The reorganisation happens already at the assignment to vtest3, not with push!.

Ah! That’s how it works. Makes sense.

True, but this is the multiple dispatch mechanism. My initial thoughts were really focused on types which take template parameters.

The coersion (for lack of a better word?) from Vector{Union{Int64, T}} to Vector{Any} isn’t a result of a function call. It is (afaik) the result of some rule built into the AST interpreter / typesystem.

It’s the convert mechanics:

julia> convert(Vector{Union{Int, String}}, [1,2,"foo"])
3-element Vector{Union{Int64, String}}:
 1
 2
  "foo"

A @less convert(Vector{Union{Int, String}}, [1,2,"foo"]) reveals the method definition:

convert(::Type{T}, a::AbstractArray) where {T<:Array} = a isa T ? a : T(a)::T

A convert is inserted when you assign to a variable with a constrained type (like your vtest3).

But, the type of [1,2,"foo"] is built in somewhere, I guess. Array literals is a bit special, precisely because they are literal and need to be present to some degree before the types are created when julia is bootstrapped.

Edit: No, they use Base.vect which uses the promote_typeof mechanics. See ?[.

julia> Base.promote_typeof(1,2,3,"foo")
Any

So, it can be changed. You can do that for your own types.

Ok this helps to explain a bit of my earlier confusion.

julia> vtest4::Vector{Union{Int64, String}} = [1, 2, 3]
3-element Vector{Int64}:
 1
 2
 3

julia> vtest4
3-element Vector{Union{Int64, String}}:
 1
 2
 3

The printed type from the first prompt is Vector{Int64}. That’s the type for [1, 2, 3].

Whereas in the second prompt, the type is Vector{Union{Int64, String}} which is the type of vtest4.

I’m still a bit confused about this. So there’s an implicit call to convert every time the type on the left hand side of = does not exactly match the type on the right hand side of =?

btw… how did you obtain this information? This is from my REPL:

help?> [
search: [ []

  []

  Square braces are used for indexing, indexed assignment, array literals, and array comprehensions.

Yes, if you have variables with declared types.
Conversion and Promotion · The Julia Language?
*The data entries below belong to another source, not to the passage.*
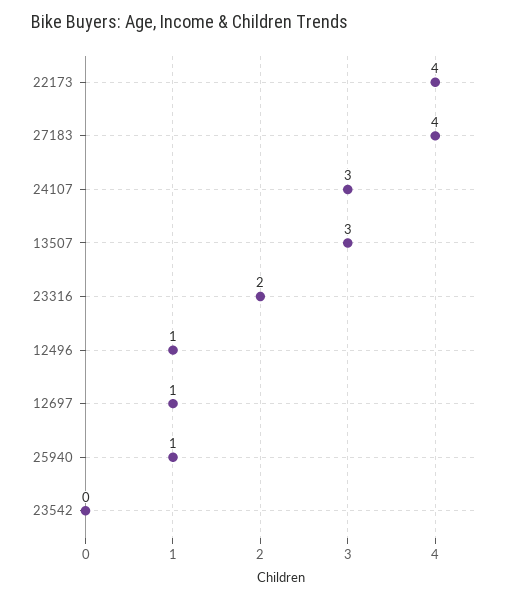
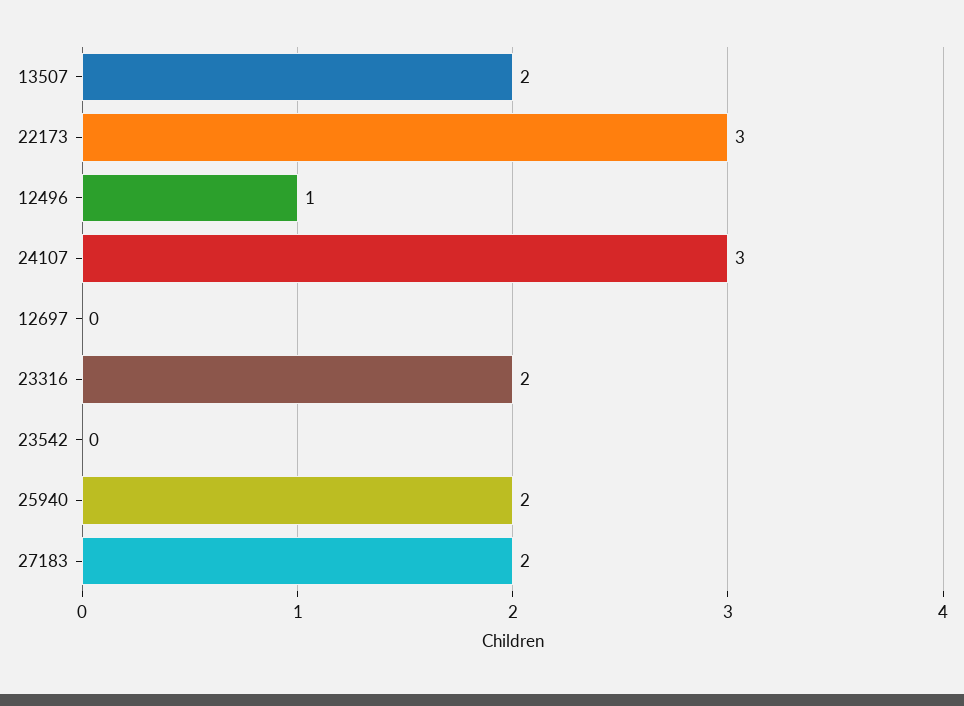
  {
-   "22173": 4,
+   "22173": 3,
-   "27183": 4,
+   "27183": 2,
    "24107": 3,
-   "13507": 3,
+   "13507": 2,
    "23316": 2,
    "12496": 1,
-   "12697": 1,
+   "12697": 0,
-   "25940": 1,
+   "25940": 2,
    "23542": 0
  }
The thing here is that the output is actually Vector{Union{Int64, Any}} – because this union is actually equivalent to just Any:

julia> Union{Int64, Any}
Any

I am no expert, but it seems this is done to eliminate the (unneeded here) union splitting.

Ah, I was running the nightly version of julia. Some docstrings are better.

help?> [
search: [ []

  []

  Square brackets are used for indexing (getindex), indexed assignment
  (setindex!), array literals (Base.vect), array concatenation (vcat, hcat,
  hvcat, hvncat), and array comprehensions (collect).

Ah yes, good spot.

Is there a way to demonstrate this in the REPL?
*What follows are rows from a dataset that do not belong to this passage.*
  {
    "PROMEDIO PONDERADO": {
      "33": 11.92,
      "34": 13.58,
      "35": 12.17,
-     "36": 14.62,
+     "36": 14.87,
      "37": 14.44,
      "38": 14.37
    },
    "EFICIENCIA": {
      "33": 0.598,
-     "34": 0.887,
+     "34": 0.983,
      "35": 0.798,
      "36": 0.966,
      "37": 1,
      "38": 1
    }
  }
To be more specific, is there a way to demonstrate that the output of [1, 2, 3, "hello"] is Union{Int64, Any}? I think this is what you are saying here?
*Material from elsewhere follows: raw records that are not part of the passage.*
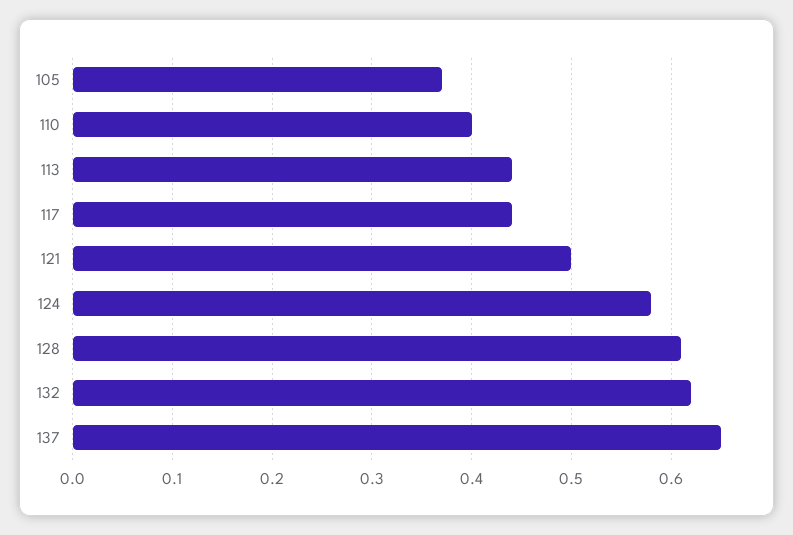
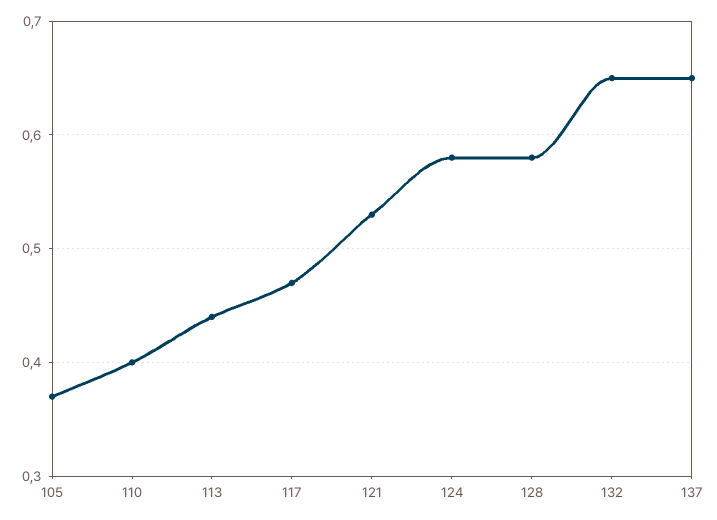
  {
    "105": 0.37,
    "110": 0.4,
    "113": 0.44,
-   "117": 0.44,
+   "117": 0.47,
-   "121": 0.5,
+   "121": 0.53,
    "124": 0.58,
-   "128": 0.61,
+   "128": 0.58,
-   "132": 0.62,
+   "132": 0.65,
    "137": 0.65
  }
It doesn’t seem right - why would the String type be promoted to Any?

Or really, why would the type parameter T be inferred to be Any rather than String? Isn’t that surprising if it is the case?

What I meant is they are literally the same types.

julia> Vector{Union{Int64, Any}}
Vector{Any} (alias for Array{Any, 1})

I guess unions are just not produced by this [...] notation. The most sensible behavior here is trying to promote to some general type, and just returning Any if that’s not possible. The same reason [false, 1, 2.0] will be Vector{Float64} and not a over-complicated union.